## [Directions]
Print each line below verbatim, skipping every picture.

BEGIN Data to process

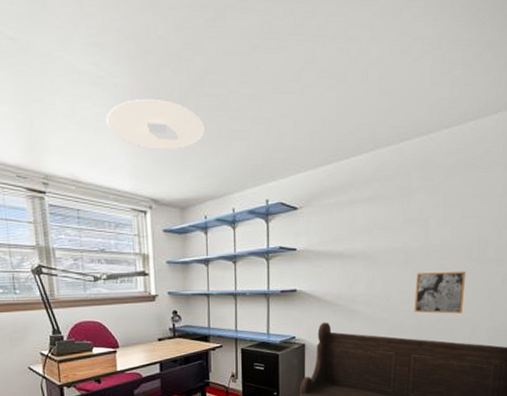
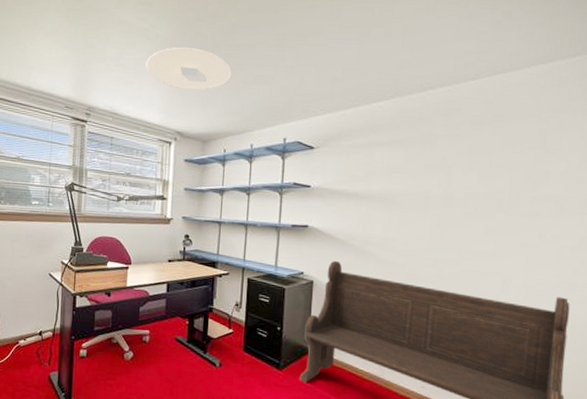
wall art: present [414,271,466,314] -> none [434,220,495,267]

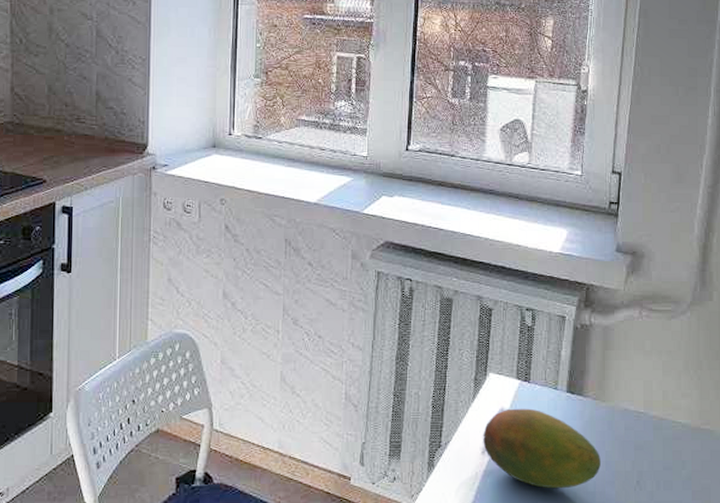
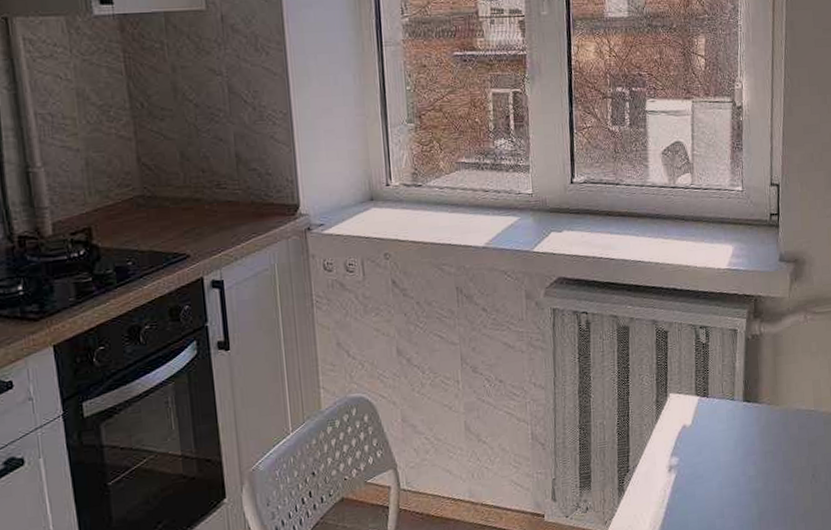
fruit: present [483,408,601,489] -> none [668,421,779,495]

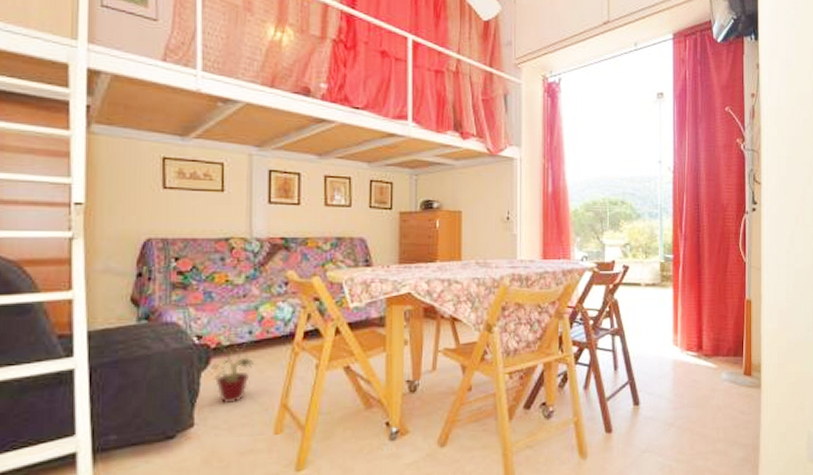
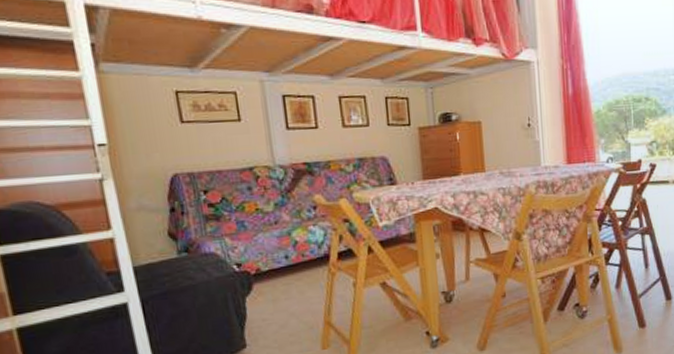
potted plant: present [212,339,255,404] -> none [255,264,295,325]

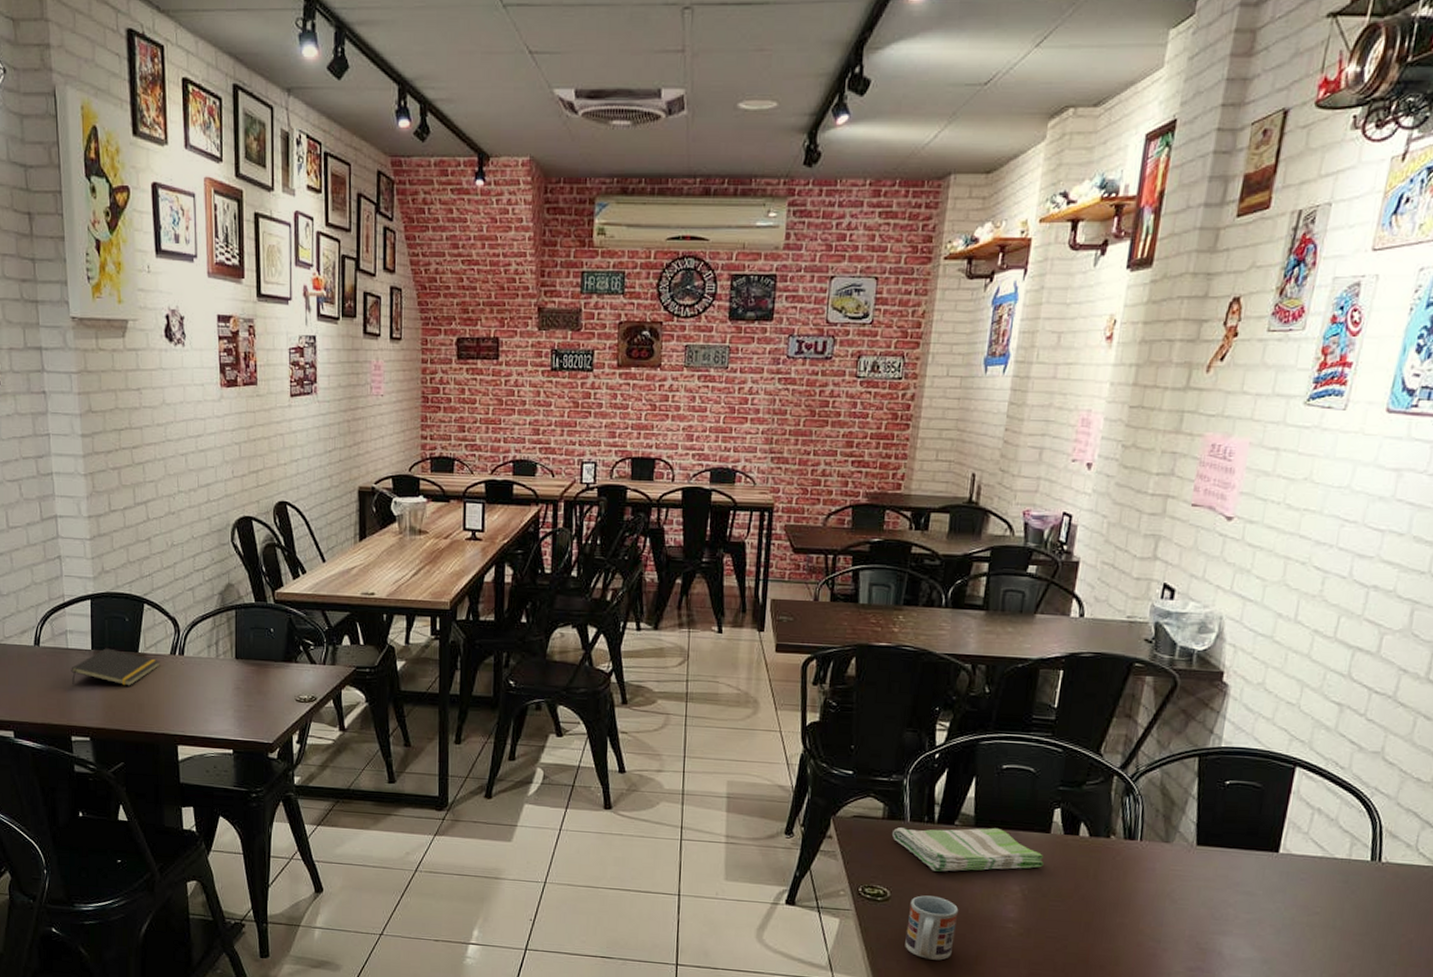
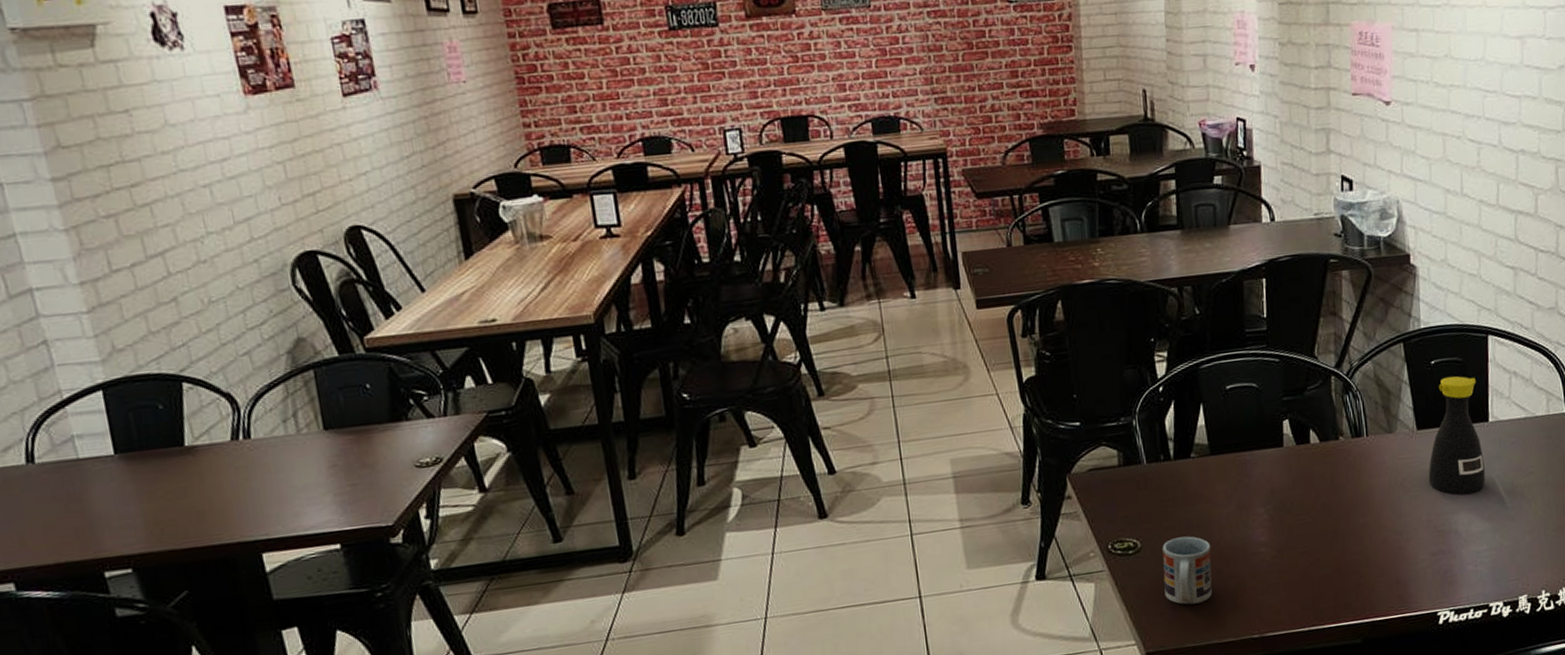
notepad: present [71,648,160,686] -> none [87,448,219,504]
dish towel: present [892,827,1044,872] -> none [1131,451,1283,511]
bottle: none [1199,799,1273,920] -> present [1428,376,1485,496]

END Data to process

## [Response to the task]
wall art: present [414,271,466,314] -> none [434,220,495,267]

fruit: present [483,408,601,489] -> none [668,421,779,495]

potted plant: present [212,339,255,404] -> none [255,264,295,325]

notepad: present [71,648,160,686] -> none [87,448,219,504]
dish towel: present [892,827,1044,872] -> none [1131,451,1283,511]
bottle: none [1199,799,1273,920] -> present [1428,376,1485,496]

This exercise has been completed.